On the other hand, a couple of meeting members took the floor to say they agreed with the idea of a limit on short-term rentals but thought the penalties in the proposed bylaw are not stiff enough.
 
Planning Board Chair Peter Beck responded that the dollar values can be adjusted in future years if there are enforcement issues.
 
Other issues that have generated discussion in the months leading up to the meeting received comment on Thursday.
 
The sewer rate for the Hoosac Water Quality District passed, 145-55, but only after a couple of members argued that the town should push the district to cease all composting to produce biosolids that are then applied in agriculture because of the presence of PFAS chemicals.
 
All Community Preservation Act grants proposed by the town's Community Preservation Committee passed easily on Thursday night.
 
But proponents of several of the proposals used the opportunity to speak at length about the value of their projects — a move likely necessitated by advisory votes from the Select Board and Finance Committee that did not support town meeting approval.
 
In the end, most of the CPA allocations were approved on overwhelming voice vote.
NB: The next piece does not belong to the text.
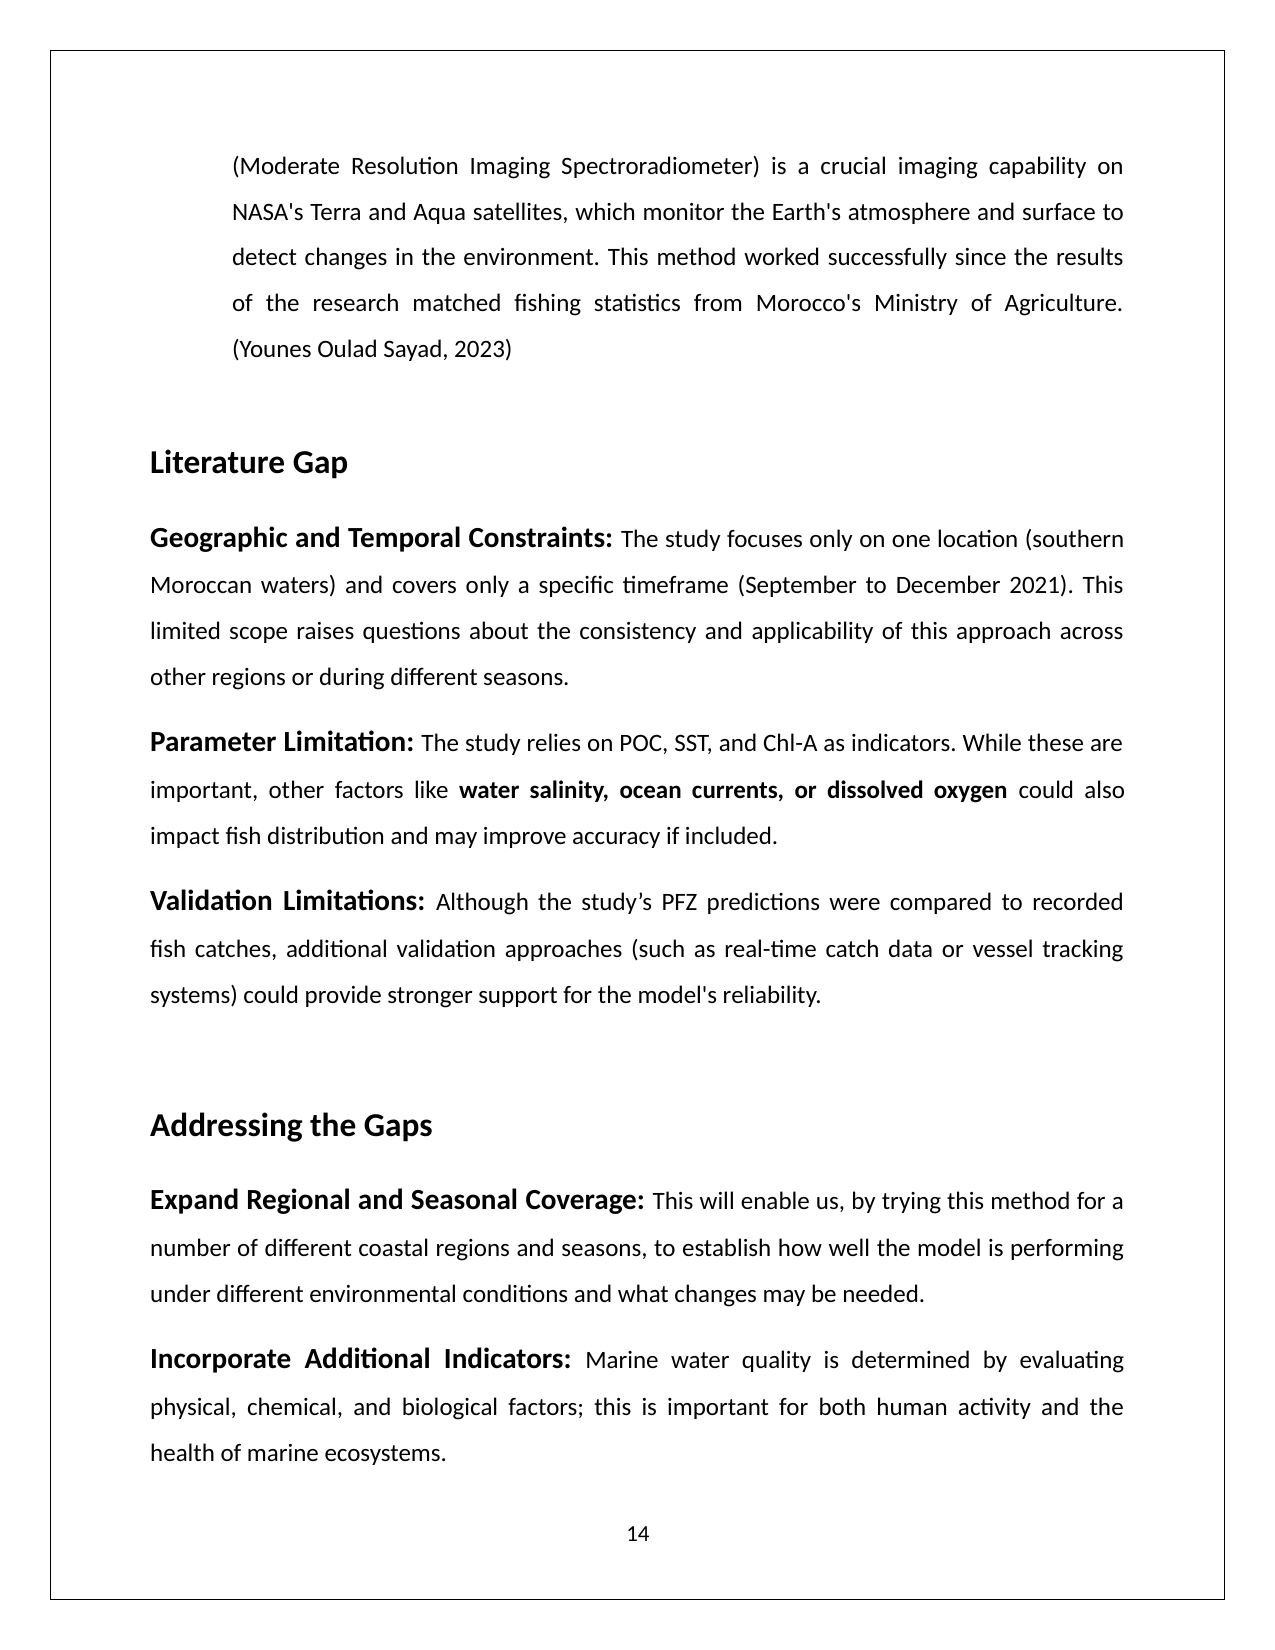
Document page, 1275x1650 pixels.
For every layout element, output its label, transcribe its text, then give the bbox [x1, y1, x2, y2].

text Literature Gap [150, 441, 1125, 482]
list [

The closest was a vote by electronic clicker on a grant to the historic Store at Five Corners that passed, 180-67.
 
Other than the HWQD rate, most of the fiscal articles on the warrant were approved without any comment. One exception was the Mount Greylock Regional School District appropriation.
 
One resident asked why the local school budget was up as much as it is. Finance Committee Chair Fred Puddester explained that the main driver is a 16 percent hike in the health insurance rate paid by the district and many other municipal employers in Berkshire County for fiscal year 2026.
 
Another resident argued that the town is not doing enough to fund public education.
 
"I believe many of us are in this community because we believe in education," Briee Della Rocca said. "There are many, many needs in our public school system our children are not having met because, we're told, 'We don't have the budget for it.'
 
"I would like the School Committee and the town to stand behind our schools and support a budget that teachers and administrators say we need to meet the needs of the students in the schools now."